__WORK ORDER__:
Copy each line of the data beneath in which the word "Коледж" appears.

BEGIN

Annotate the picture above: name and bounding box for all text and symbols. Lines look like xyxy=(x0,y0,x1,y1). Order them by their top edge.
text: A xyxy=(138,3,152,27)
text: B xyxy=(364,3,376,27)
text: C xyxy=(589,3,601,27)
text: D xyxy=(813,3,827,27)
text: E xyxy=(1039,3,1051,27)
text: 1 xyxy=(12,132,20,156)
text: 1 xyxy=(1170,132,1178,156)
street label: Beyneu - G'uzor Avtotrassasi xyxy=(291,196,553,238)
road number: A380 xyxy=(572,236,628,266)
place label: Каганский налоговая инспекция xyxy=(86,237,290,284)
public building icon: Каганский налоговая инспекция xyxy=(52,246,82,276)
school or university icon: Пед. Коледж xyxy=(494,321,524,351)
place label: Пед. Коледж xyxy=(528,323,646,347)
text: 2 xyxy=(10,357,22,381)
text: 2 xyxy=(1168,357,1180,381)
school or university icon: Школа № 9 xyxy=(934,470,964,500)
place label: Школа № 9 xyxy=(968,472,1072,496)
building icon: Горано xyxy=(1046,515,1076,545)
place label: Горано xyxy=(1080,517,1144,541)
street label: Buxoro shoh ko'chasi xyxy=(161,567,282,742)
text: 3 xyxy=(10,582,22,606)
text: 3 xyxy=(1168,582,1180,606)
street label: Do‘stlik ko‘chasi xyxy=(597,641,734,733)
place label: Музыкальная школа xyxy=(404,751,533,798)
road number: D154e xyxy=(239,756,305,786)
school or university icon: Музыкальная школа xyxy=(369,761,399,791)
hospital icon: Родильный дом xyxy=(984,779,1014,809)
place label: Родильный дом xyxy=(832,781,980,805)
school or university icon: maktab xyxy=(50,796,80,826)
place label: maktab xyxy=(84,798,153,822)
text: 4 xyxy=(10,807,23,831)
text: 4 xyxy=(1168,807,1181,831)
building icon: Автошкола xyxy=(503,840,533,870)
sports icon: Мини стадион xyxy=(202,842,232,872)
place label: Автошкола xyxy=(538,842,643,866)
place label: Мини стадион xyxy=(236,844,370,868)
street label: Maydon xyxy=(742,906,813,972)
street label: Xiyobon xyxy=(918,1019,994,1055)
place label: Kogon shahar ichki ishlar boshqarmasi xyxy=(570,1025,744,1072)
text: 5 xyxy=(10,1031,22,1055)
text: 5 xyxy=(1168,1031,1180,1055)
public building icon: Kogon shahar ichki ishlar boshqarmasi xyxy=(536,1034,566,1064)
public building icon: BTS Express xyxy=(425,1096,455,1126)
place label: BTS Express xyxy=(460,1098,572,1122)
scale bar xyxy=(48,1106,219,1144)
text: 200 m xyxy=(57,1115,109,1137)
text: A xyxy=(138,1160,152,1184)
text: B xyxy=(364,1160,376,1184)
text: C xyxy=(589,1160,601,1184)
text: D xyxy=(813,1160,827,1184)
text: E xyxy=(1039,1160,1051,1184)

END

__EXERCISE RESULT__:
school or university icon: Пед. Коледж xyxy=(494,321,524,351)
place label: Пед. Коледж xyxy=(528,323,646,347)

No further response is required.